* _Work request_:
Return the following entries exactly, word for word.

* _Dataset excerpts_:
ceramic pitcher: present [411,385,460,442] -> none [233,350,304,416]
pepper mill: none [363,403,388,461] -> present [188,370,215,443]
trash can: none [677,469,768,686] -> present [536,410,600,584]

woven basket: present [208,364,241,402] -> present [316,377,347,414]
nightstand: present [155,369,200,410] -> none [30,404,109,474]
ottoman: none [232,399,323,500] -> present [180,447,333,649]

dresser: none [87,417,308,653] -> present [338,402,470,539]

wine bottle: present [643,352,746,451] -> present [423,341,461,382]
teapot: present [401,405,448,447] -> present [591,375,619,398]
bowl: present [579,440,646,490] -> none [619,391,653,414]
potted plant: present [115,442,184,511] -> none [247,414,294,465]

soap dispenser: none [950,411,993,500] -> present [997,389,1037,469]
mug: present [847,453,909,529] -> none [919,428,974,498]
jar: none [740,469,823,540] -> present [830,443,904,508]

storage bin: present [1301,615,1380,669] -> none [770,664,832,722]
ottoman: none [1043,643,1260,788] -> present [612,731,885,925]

* _Task response_:
ceramic pitcher: present [411,385,460,442] -> none [233,350,304,416]
pepper mill: none [363,403,388,461] -> present [188,370,215,443]
trash can: none [677,469,768,686] -> present [536,410,600,584]

woven basket: present [208,364,241,402] -> present [316,377,347,414]
nightstand: present [155,369,200,410] -> none [30,404,109,474]
ottoman: none [232,399,323,500] -> present [180,447,333,649]

dresser: none [87,417,308,653] -> present [338,402,470,539]

wine bottle: present [643,352,746,451] -> present [423,341,461,382]
teapot: present [401,405,448,447] -> present [591,375,619,398]
bowl: present [579,440,646,490] -> none [619,391,653,414]
potted plant: present [115,442,184,511] -> none [247,414,294,465]

soap dispenser: none [950,411,993,500] -> present [997,389,1037,469]
mug: present [847,453,909,529] -> none [919,428,974,498]
jar: none [740,469,823,540] -> present [830,443,904,508]

storage bin: present [1301,615,1380,669] -> none [770,664,832,722]
ottoman: none [1043,643,1260,788] -> present [612,731,885,925]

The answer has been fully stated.